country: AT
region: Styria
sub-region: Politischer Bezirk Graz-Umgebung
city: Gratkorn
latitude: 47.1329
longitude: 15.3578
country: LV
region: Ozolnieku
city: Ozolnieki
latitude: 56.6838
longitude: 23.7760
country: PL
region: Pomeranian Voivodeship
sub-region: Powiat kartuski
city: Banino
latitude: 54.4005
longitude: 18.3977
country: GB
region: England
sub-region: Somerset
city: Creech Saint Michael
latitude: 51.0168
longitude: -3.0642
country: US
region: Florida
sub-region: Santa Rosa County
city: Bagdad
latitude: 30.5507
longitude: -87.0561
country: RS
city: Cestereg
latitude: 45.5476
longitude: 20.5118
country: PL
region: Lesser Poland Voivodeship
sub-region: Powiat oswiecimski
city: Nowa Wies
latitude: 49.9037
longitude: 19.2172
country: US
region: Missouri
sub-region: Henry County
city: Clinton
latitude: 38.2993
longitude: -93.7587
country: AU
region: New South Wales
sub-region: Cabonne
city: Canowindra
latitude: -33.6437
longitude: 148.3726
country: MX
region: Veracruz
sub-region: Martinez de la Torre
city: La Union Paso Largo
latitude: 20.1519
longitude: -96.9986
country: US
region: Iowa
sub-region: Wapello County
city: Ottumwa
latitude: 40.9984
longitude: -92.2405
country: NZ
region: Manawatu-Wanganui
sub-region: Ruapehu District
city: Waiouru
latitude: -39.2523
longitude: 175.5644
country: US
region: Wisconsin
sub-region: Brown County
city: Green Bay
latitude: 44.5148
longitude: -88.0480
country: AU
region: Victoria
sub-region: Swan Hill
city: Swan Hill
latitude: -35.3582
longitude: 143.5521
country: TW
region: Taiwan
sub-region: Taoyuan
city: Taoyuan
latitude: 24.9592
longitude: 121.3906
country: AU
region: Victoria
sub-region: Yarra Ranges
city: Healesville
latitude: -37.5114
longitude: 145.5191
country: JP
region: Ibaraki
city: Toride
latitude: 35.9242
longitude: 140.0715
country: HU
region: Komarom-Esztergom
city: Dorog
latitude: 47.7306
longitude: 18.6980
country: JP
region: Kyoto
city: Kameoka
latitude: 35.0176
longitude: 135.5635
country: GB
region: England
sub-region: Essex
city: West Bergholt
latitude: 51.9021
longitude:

################

▸ TASK DIRECTIONS
Rewrite all of the records above, substituting "town" for every occurrence of "city" and leaving everything else unchanged.

▸ FINAL ANSWER
country: AT
region: Styria
sub-region: Politischer Bezirk Graz-Umgebung
town: Gratkorn
latitude: 47.1329
longitude: 15.3578
country: LV
region: Ozolnieku
town: Ozolnieki
latitude: 56.6838
longitude: 23.7760
country: PL
region: Pomeranian Voivodeship
sub-region: Powiat kartuski
town: Banino
latitude: 54.4005
longitude: 18.3977
country: GB
region: England
sub-region: Somerset
town: Creech Saint Michael
latitude: 51.0168
longitude: -3.0642
country: US
region: Florida
sub-region: Santa Rosa County
town: Bagdad
latitude: 30.5507
longitude: -87.0561
country: RS
town: Cestereg
latitude: 45.5476
longitude: 20.5118
country: PL
region: Lesser Poland Voivodeship
sub-region: Powiat oswiecimski
town: Nowa Wies
latitude: 49.9037
longitude: 19.2172
country: US
region: Missouri
sub-region: Henry County
town: Clinton
latitude: 38.2993
longitude: -93.7587
country: AU
region: New South Wales
sub-region: Cabonne
town: Canowindra
latitude: -33.6437
longitude: 148.3726
country: MX
region: Veracruz
sub-region: Martinez de la Torre
town: La Union Paso Largo
latitude: 20.1519
longitude: -96.9986
country: US
region: Iowa
sub-region: Wapello County
town: Ottumwa
latitude: 40.9984
longitude: -92.2405
country: NZ
region: Manawatu-Wanganui
sub-region: Ruapehu District
town: Waiouru
latitude: -39.2523
longitude: 175.5644
country: US
region: Wisconsin
sub-region: Brown County
town: Green Bay
latitude: 44.5148
longitude: -88.0480
country: AU
region: Victoria
sub-region: Swan Hill
town: Swan Hill
latitude: -35.3582
longitude: 143.5521
country: TW
region: Taiwan
sub-region: Taoyuan
town: Taoyuan
latitude: 24.9592
longitude: 121.3906
country: AU
region: Victoria
sub-region: Yarra Ranges
town: Healesville
latitude: -37.5114
longitude: 145.5191
country: JP
region: Ibaraki
town: Toride
latitude: 35.9242
longitude: 140.0715
country: HU
region: Komarom-Esztergom
town: Dorog
latitude: 47.7306
longitude: 18.6980
country: JP
region: Kyoto
town: Kameoka
latitude: 35.0176
longitude: 135.5635
country: GB
region: England
sub-region: Essex
town: West Bergholt
latitude: 51.9021
longitude:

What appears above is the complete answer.